The International Monetary Fund on Monday expected global growth to slow to 2.9% in 2023 from 3.4% in 2022. 2.7% in October.
The IMF said the upgrade in outlook reflects China’s “sudden reopening” which is “paving the way for a rapid recovery in activity”. It cited an unexpected slowdown in many economies in the second half of 2022, as well as an improvement in global financial conditions as inflation starts to ease and the US dollar comes down from its peak.
Official data released on Tuesday showed that Europe’s economy was able to show growth in the fourth quarter of 2022. GDP growth in countries using the euro currency was 0.1% compared to the third quarter of the year, easing fears of a recession..
“The outlook is less bleak than the October forecast, and could mark a turning point, with growth bottoming out and inflation slowing,” Pierre-Olivier Gourinchas, the IMF’s research director, wrote in a blog post.
The IMF stressed that growth this year would be “weak by historical standards”. (Between 2000 and 2019, the annual average is 3.8%.)
Central banks must continue their aggressive campaign to reduce decades of high inflation, which can cause a slowdown in economic activity. It predicted that “nine out of ten advanced economies will collapse.”
In the United States, growth is expected to slow from 2% in 2022 to 1.4% in 2023. Europe – Its Economy It was surprisingly difficult The 20 countries that use the euro are forecast to see growth of between 3.5% and 0.7% – despite the region’s energy crisis – partly because of the absence of winter.
The United Kingdom A contraction of 0.6% is expected. It is the only Group of Seven economy forecast to contract this year. A closely watched survey of executives released last week showed that A sharp decline in business activity Since the national covid lockdown two years ago.
High interest rates and low consumer confidence are causing outages in the dominant service sector, while the public sector has suffered its worst wave of strikes in decades.
However, the International Monetary Fund sees some improvement at the global level Overview. A major reason is China.
Beijing ended its strict “zero Covid” policy late last year, reopening its borders and moving away from strict quarantine and testing policies. Stunned growth In the world’s second largest economy. Its 3% expansion in 2022 is one of the country’s worst performances in decades.
The IMF now predicts China’s growth will be 5.2% this year, significantly higher than its previous estimate.

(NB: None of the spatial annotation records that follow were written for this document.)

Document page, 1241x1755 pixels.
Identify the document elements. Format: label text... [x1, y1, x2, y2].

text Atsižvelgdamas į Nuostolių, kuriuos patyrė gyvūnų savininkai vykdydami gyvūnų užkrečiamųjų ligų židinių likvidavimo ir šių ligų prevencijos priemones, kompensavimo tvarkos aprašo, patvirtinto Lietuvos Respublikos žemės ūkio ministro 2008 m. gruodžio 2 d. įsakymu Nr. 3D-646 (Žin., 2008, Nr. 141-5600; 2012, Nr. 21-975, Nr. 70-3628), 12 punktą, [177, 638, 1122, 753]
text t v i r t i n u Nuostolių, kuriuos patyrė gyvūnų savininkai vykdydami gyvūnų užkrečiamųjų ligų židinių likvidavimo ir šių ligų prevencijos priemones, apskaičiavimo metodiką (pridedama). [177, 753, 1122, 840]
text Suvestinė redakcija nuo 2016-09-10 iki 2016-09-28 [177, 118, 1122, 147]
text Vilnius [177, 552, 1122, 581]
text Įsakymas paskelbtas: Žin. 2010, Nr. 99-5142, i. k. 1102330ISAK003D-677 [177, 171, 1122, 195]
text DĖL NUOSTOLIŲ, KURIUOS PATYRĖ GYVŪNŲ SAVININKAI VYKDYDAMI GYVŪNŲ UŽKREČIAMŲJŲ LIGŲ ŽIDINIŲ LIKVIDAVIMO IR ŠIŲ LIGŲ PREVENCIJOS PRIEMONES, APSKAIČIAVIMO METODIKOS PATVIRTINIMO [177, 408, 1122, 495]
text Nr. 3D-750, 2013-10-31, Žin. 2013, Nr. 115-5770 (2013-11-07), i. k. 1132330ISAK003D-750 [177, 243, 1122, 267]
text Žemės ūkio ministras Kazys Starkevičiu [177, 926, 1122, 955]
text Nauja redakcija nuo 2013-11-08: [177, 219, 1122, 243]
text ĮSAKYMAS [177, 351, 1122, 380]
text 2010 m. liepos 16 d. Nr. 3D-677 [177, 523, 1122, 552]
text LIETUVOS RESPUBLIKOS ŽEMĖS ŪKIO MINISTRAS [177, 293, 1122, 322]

Inflation trends are also promising. The IMF noted that “aggregate measures [are] Now declining in most countries,” price increases for goods and services other than food and energy have not yet peaked in many cases. Annual title A reading on US inflation hit a peak in June, while inflation in Europe has eased since October, when it hit a record.
The IMF predicts that global inflation will slow from 8.8% in 2022 to 6.6% in 2023 and 4.3% in 2024. Before the pandemic, it was closer to 3.5%.
A rebound in the US dollar’s strength since November, meanwhile, has helped emerging market and developing economies. The greenback’s steep rally has made imports of goods including food and energy more expensive and raised the cost of paying interest on some debt.
Risks to the outlook remain substantial, the IMF warned. China’s recovery could lose steam if future waves of coronavirus keep people at home or the vulnerable asset sector shrinks sharply. Inflation may remain elevated for longer than central banks would like, forcing tighter monetary policy. The war in Ukraine remains a major source of uncertainty. The increase could add to disruptions in food and energy markets.
For now, the next 12 months looks a little better — While stressing that they can’t be easy.
“At this time, the global economic outlook is not deteriorating,” Gourinchas wrote. “This is good news, but not enough. The road to full recovery is just beginning, with sustainable growth, stable prices and progress for all.